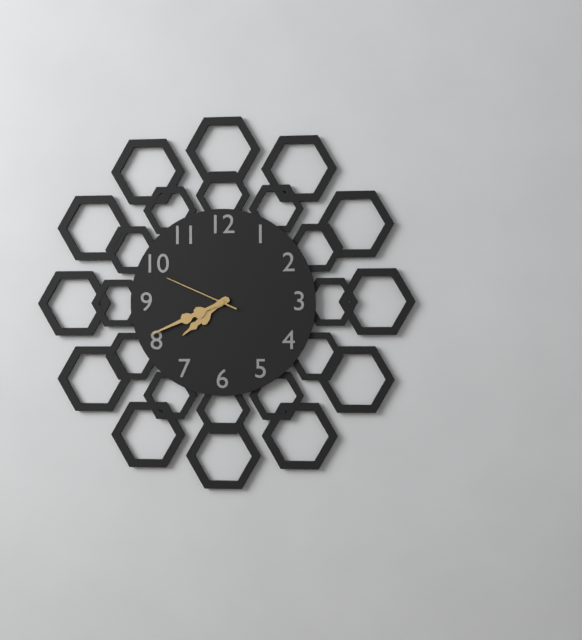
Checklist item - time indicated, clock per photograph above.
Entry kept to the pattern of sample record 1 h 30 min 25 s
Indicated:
7 h 41 min 49 s
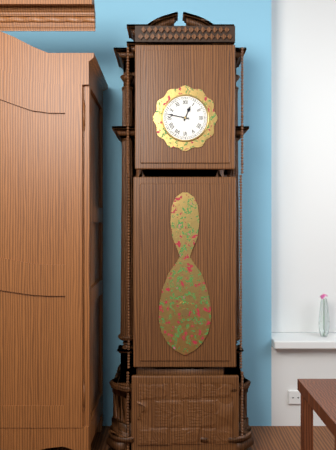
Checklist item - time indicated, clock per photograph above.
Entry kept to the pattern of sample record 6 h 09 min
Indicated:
12 h 47 min
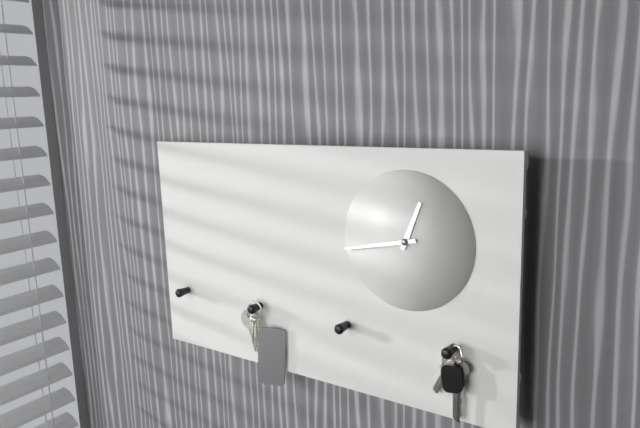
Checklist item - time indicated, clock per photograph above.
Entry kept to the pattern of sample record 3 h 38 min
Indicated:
12 h 43 min
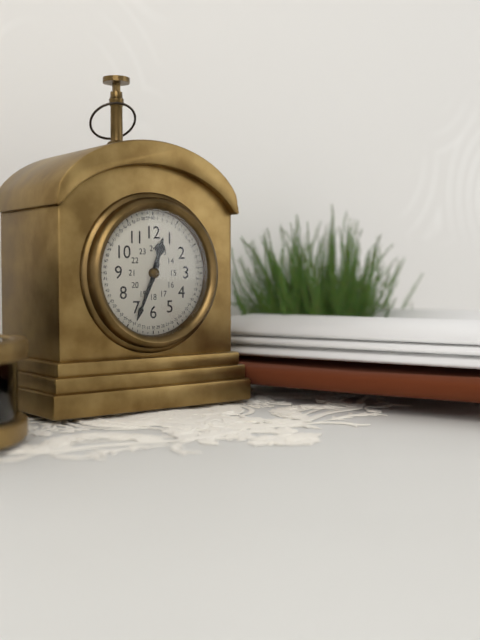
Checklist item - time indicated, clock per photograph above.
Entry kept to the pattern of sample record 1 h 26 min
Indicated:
12 h 34 min
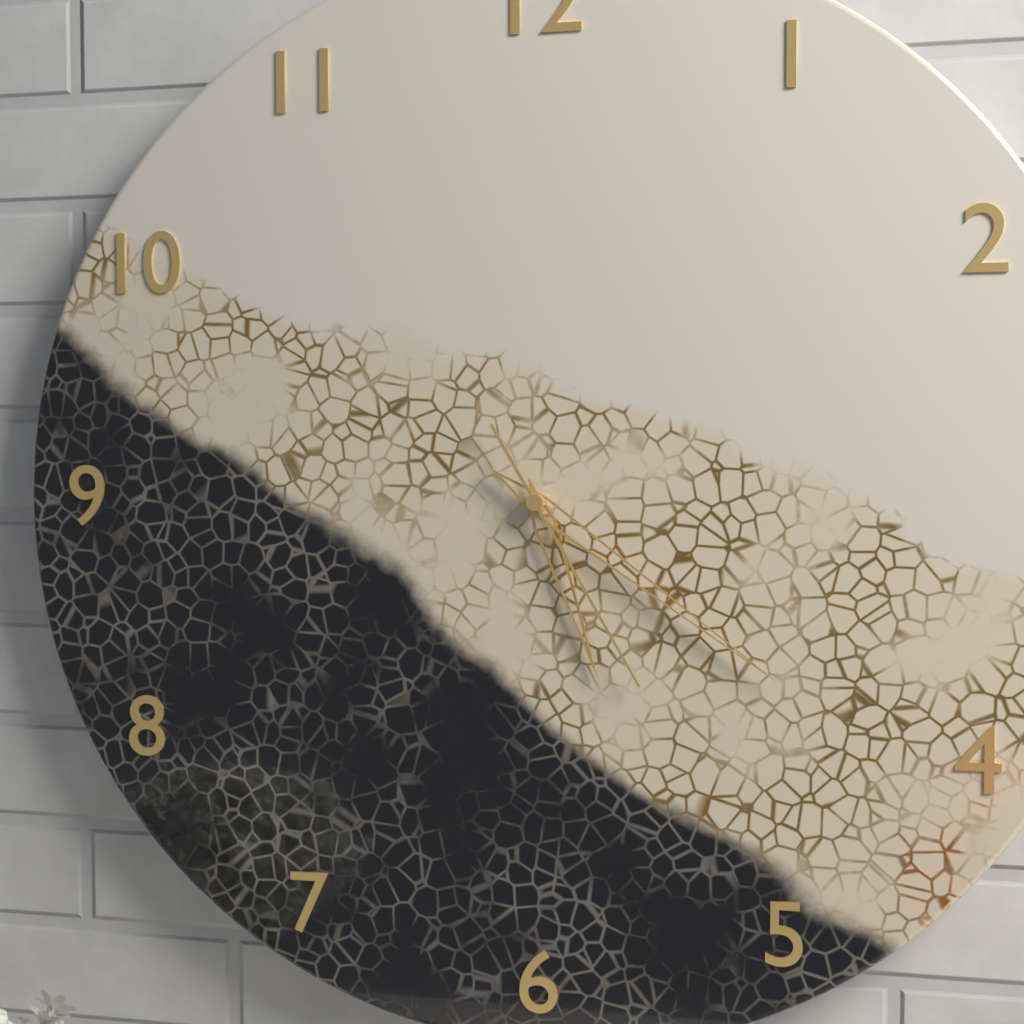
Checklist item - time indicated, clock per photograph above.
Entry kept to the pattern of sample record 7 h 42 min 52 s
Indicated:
5 h 21 min 25 s
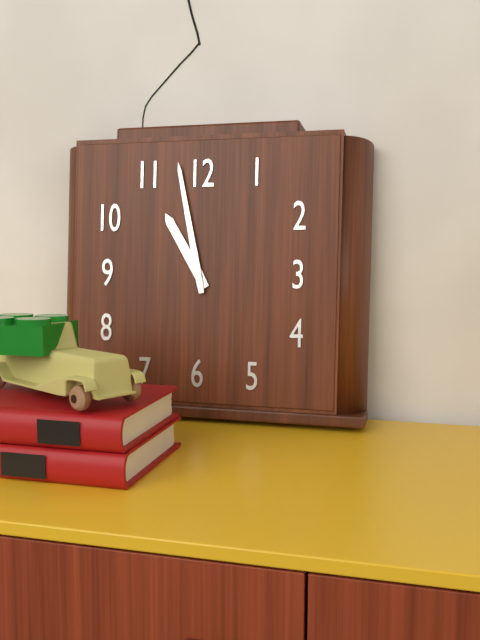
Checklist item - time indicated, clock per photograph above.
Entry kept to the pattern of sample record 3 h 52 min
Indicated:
10 h 58 min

————————

> [TASK STATEMENT] Copy the material from its start through the line containing "7 h 41 min 49 s", swapping "photograph" for "image" and leaving everything else unchanged. Omit the pictures.

> [EXERCISE OUTPUT]
Checklist item - time indicated, clock per image above.
Entry kept to the pattern of sample record 1 h 30 min 25 s
Indicated:
7 h 41 min 49 s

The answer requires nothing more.